- **Assigned task**: Quote the entries below from the line with "5: (267, 215, 1.67)" through the line with "19: (242, 169, 1.68)", both ends included, and only those lines.

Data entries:
※

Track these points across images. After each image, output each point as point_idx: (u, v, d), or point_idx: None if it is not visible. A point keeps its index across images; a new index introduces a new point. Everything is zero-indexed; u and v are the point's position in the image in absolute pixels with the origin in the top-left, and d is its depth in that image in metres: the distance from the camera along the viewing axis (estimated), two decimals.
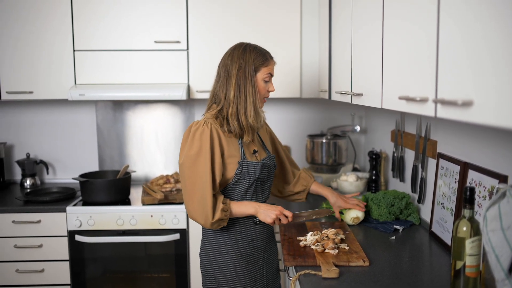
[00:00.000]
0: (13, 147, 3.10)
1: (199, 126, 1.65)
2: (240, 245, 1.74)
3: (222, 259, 1.73)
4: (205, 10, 2.68)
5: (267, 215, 1.67)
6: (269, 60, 1.74)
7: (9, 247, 2.51)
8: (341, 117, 3.16)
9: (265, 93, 1.75)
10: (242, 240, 1.74)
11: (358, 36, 1.86)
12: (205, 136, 1.62)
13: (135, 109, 3.06)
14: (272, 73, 1.76)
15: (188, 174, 1.62)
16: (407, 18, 1.32)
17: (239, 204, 1.69)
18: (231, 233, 1.74)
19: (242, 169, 1.68)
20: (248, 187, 1.72)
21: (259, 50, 1.74)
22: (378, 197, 2.13)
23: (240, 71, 1.68)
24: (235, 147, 1.69)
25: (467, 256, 1.22)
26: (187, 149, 1.63)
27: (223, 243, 1.73)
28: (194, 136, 1.63)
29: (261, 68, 1.71)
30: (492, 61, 0.86)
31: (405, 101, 1.31)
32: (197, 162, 1.61)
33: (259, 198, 1.79)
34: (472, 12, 0.94)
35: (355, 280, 1.47)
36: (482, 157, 1.61)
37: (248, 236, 1.76)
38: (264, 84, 1.73)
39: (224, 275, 1.73)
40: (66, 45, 2.66)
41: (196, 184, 1.61)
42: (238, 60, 1.70)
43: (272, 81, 1.79)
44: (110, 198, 2.56)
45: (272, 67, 1.76)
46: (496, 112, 0.84)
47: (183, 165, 1.64)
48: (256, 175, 1.71)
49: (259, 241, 1.79)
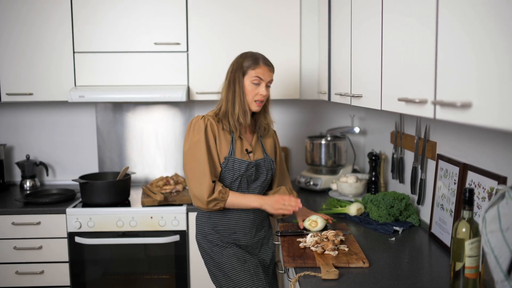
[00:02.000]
0: (13, 149, 3.10)
1: (198, 119, 1.89)
2: (222, 234, 1.93)
3: (208, 243, 1.94)
4: (205, 11, 2.68)
5: (272, 207, 1.87)
6: (259, 64, 1.88)
7: (9, 249, 2.51)
8: (341, 118, 3.16)
9: (254, 96, 1.88)
10: (223, 231, 1.94)
11: (358, 38, 1.87)
12: (202, 127, 1.86)
13: (135, 111, 3.07)
14: (263, 77, 1.88)
15: (190, 158, 1.86)
16: (406, 19, 1.33)
17: (243, 195, 1.89)
18: (212, 221, 1.95)
19: (227, 163, 1.88)
20: (232, 181, 1.91)
21: (252, 55, 1.91)
22: (377, 198, 2.13)
23: (232, 73, 1.90)
24: (227, 143, 1.90)
25: (467, 257, 1.23)
26: (190, 137, 1.87)
27: (207, 230, 1.95)
28: (194, 127, 1.88)
29: (248, 70, 1.88)
30: (491, 63, 0.86)
31: (404, 102, 1.31)
32: (196, 148, 1.85)
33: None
34: (471, 14, 0.94)
35: (355, 282, 1.47)
36: (481, 158, 1.61)
37: (229, 228, 1.94)
38: (252, 87, 1.87)
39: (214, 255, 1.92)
40: (66, 47, 2.67)
41: (195, 166, 1.84)
42: (233, 64, 1.93)
43: (265, 86, 1.90)
44: (110, 199, 2.56)
45: (263, 71, 1.88)
46: (495, 114, 0.84)
47: (187, 152, 1.87)
48: (240, 172, 1.89)
49: (240, 235, 1.95)
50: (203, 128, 1.85)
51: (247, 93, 1.88)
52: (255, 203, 1.88)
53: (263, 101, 1.92)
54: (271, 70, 1.92)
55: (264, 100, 1.92)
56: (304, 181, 2.81)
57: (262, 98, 1.90)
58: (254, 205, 1.88)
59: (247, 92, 1.88)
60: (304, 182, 2.80)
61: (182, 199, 2.59)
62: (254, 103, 1.90)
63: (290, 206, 1.86)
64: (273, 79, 1.95)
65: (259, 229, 2.00)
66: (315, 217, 1.95)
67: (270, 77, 1.92)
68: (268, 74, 1.90)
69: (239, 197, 1.88)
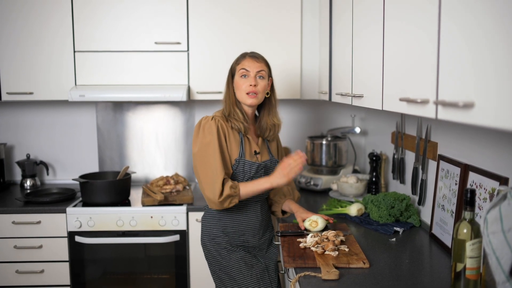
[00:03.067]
0: (13, 148, 3.10)
1: (207, 120, 1.86)
2: (231, 237, 1.92)
3: (214, 245, 1.92)
4: (206, 11, 2.68)
5: (283, 176, 1.80)
6: (245, 58, 1.91)
7: (9, 248, 2.51)
8: (341, 118, 3.16)
9: (245, 88, 1.87)
10: (233, 234, 1.92)
11: (359, 37, 1.86)
12: (213, 129, 1.83)
13: (135, 110, 3.06)
14: (249, 68, 1.87)
15: (202, 160, 1.82)
16: (408, 19, 1.32)
17: (252, 182, 1.85)
18: (222, 224, 1.92)
19: (238, 165, 1.86)
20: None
21: (242, 53, 1.95)
22: (378, 199, 2.13)
23: (228, 76, 1.95)
24: (236, 145, 1.87)
25: (468, 258, 1.22)
26: (200, 138, 1.84)
27: (215, 232, 1.93)
28: (204, 128, 1.85)
29: (236, 67, 1.92)
30: (493, 62, 0.86)
31: (406, 102, 1.31)
32: (207, 149, 1.81)
33: (255, 197, 1.93)
34: (473, 14, 0.94)
35: (355, 282, 1.46)
36: (482, 159, 1.60)
37: (239, 230, 1.92)
38: (242, 81, 1.88)
39: (220, 260, 1.90)
40: (66, 46, 2.66)
41: (207, 169, 1.81)
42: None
43: (254, 77, 1.87)
44: (110, 199, 2.56)
45: (248, 63, 1.89)
46: (497, 114, 0.84)
47: (197, 153, 1.83)
48: (251, 174, 1.88)
49: (249, 236, 1.93)
50: (214, 129, 1.82)
51: (238, 88, 1.88)
52: (266, 184, 1.82)
53: (256, 93, 1.86)
54: (258, 61, 1.88)
55: (256, 91, 1.86)
56: (304, 181, 2.81)
57: (252, 89, 1.85)
58: (266, 186, 1.82)
59: (238, 87, 1.88)
60: (305, 182, 2.80)
61: (182, 199, 2.58)
62: (246, 96, 1.87)
63: (297, 163, 1.80)
64: (264, 70, 1.89)
65: (266, 230, 2.00)
66: (315, 217, 1.95)
67: (258, 68, 1.87)
68: (254, 64, 1.87)
69: (249, 185, 1.83)
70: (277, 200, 2.10)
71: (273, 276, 1.94)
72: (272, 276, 1.94)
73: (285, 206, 2.08)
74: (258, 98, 1.88)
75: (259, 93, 1.88)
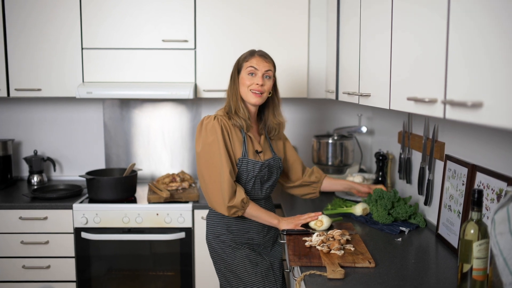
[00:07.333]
0: (21, 144, 3.12)
1: (210, 120, 1.86)
2: (236, 235, 1.93)
3: (219, 243, 1.93)
4: (213, 9, 2.68)
5: (291, 223, 1.89)
6: (254, 55, 1.90)
7: (16, 243, 2.53)
8: (348, 118, 3.15)
9: (250, 85, 1.87)
10: (237, 232, 1.93)
11: (367, 36, 1.86)
12: (217, 128, 1.82)
13: (142, 108, 3.07)
14: (257, 67, 1.87)
15: (206, 161, 1.82)
16: (416, 18, 1.32)
17: (263, 209, 1.89)
18: (226, 221, 1.93)
19: (241, 165, 1.87)
20: (245, 182, 1.90)
21: (249, 50, 1.94)
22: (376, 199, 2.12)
23: (232, 71, 1.94)
24: (239, 144, 1.87)
25: (474, 259, 1.22)
26: (203, 138, 1.83)
27: (220, 230, 1.94)
28: (207, 128, 1.84)
29: (243, 63, 1.90)
30: (502, 62, 0.85)
31: (414, 102, 1.30)
32: (211, 149, 1.81)
33: (258, 194, 1.95)
34: (483, 12, 0.93)
35: (361, 281, 1.46)
36: (490, 159, 1.59)
37: (243, 228, 1.94)
38: (248, 78, 1.88)
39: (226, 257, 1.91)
40: (74, 43, 2.68)
41: (212, 170, 1.81)
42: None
43: (261, 76, 1.88)
44: (116, 196, 2.57)
45: (257, 61, 1.88)
46: (506, 114, 0.83)
47: (201, 153, 1.83)
48: (254, 173, 1.89)
49: (254, 233, 1.95)
50: (218, 129, 1.82)
51: (243, 84, 1.88)
52: (274, 220, 1.90)
53: (262, 92, 1.88)
54: (267, 61, 1.90)
55: (262, 91, 1.87)
56: None
57: (258, 88, 1.86)
58: (273, 221, 1.90)
59: (243, 83, 1.88)
60: None
61: (188, 196, 2.59)
62: (251, 93, 1.87)
63: (308, 217, 1.92)
64: (271, 70, 1.90)
65: (270, 227, 2.01)
66: (320, 216, 1.95)
67: (266, 67, 1.88)
68: (263, 64, 1.88)
69: (259, 210, 1.88)
70: (314, 178, 2.16)
71: (277, 274, 1.95)
72: (277, 274, 1.94)
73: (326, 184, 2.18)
74: (263, 97, 1.90)
75: (265, 93, 1.90)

※

- **Solution to this problem**:
5: (267, 215, 1.67)
6: (269, 60, 1.74)
7: (9, 247, 2.51)
8: (341, 117, 3.16)
9: (265, 93, 1.75)
10: (242, 240, 1.74)
11: (358, 36, 1.86)
12: (205, 136, 1.62)
13: (135, 109, 3.06)
14: (272, 73, 1.76)
15: (188, 174, 1.62)
16: (407, 18, 1.32)
17: (239, 204, 1.69)
18: (231, 233, 1.74)
19: (242, 169, 1.68)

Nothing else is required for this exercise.